The problem
Go through the records below from the first line and print each one exactly, stopping after the line that contains "123, 484, 173>". Do not print pictures or anything past that line.

Object state change records
# # #
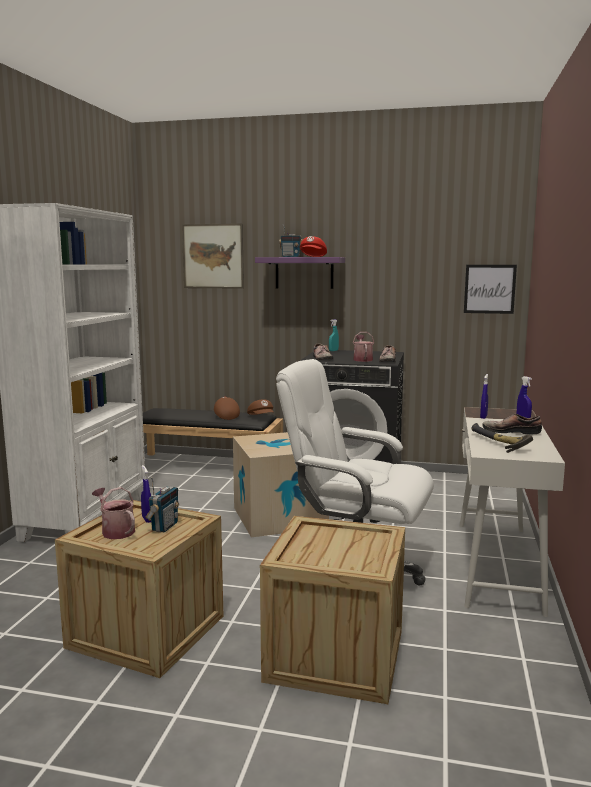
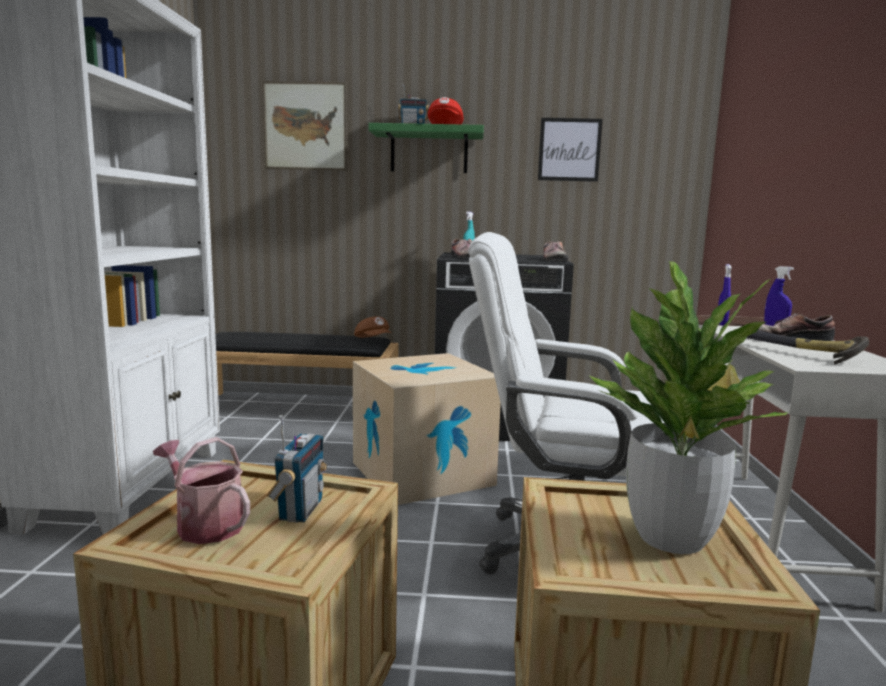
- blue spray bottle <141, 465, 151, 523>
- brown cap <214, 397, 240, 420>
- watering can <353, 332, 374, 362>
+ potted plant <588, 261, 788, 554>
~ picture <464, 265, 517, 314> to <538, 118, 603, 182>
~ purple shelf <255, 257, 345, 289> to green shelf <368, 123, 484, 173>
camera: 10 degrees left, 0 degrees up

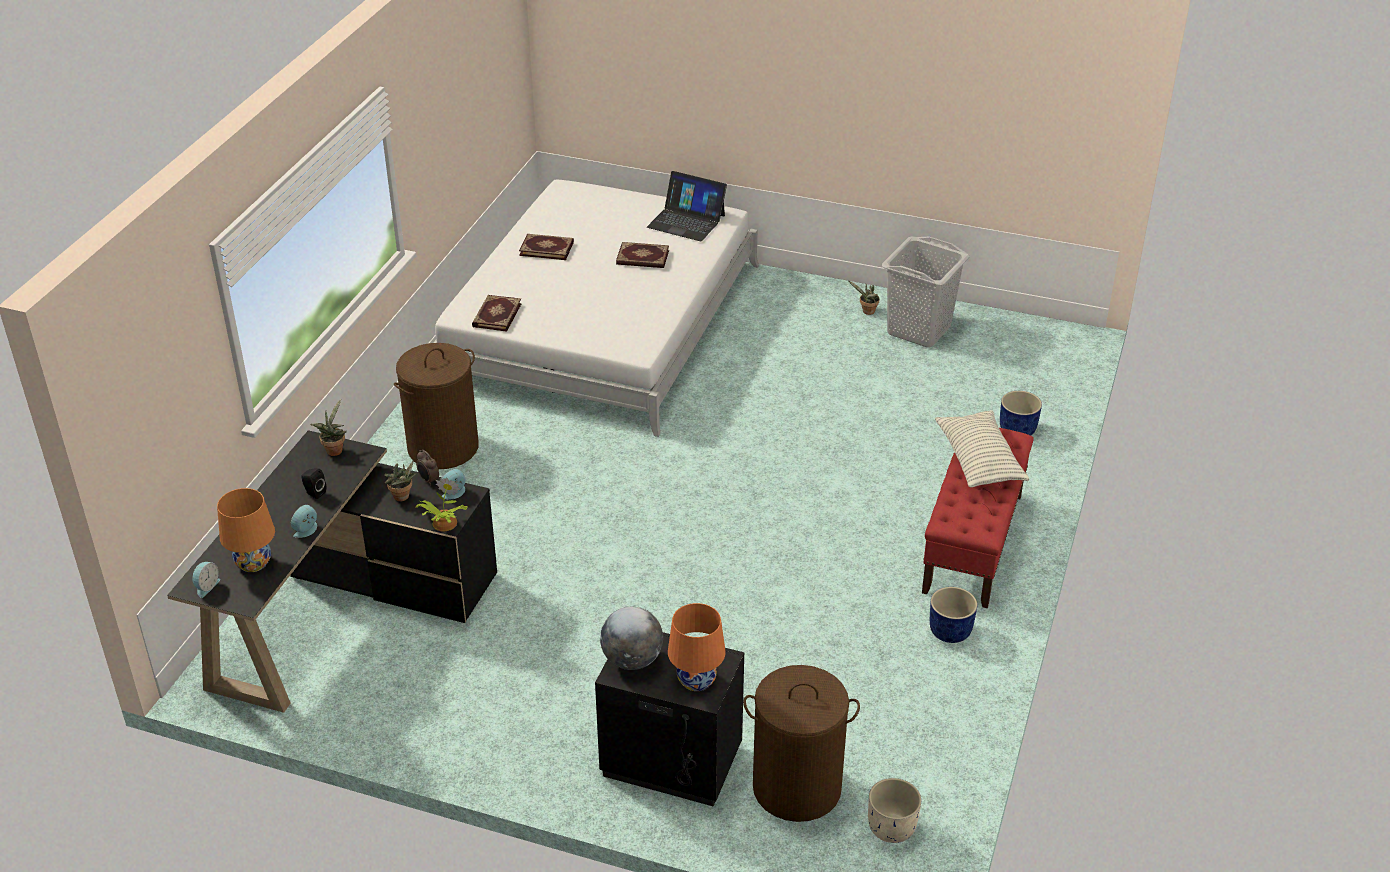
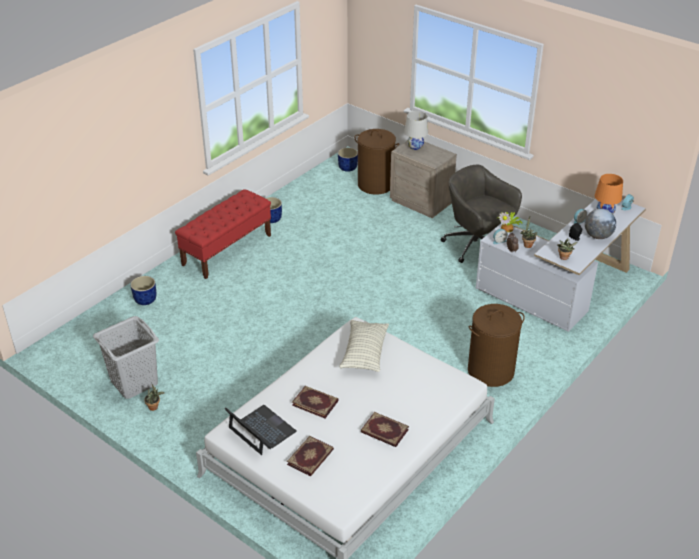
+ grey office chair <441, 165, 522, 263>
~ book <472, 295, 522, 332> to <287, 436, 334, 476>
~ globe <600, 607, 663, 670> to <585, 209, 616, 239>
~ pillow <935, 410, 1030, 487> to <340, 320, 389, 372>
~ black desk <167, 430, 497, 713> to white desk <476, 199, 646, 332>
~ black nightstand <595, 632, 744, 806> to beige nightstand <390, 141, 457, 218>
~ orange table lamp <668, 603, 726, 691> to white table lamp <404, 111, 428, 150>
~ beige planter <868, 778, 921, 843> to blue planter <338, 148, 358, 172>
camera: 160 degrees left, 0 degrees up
# # #
Finished task
- blue spray bottle <141, 465, 151, 523>
- brown cap <214, 397, 240, 420>
- watering can <353, 332, 374, 362>
+ potted plant <588, 261, 788, 554>
~ picture <464, 265, 517, 314> to <538, 118, 603, 182>
~ purple shelf <255, 257, 345, 289> to green shelf <368, 123, 484, 173>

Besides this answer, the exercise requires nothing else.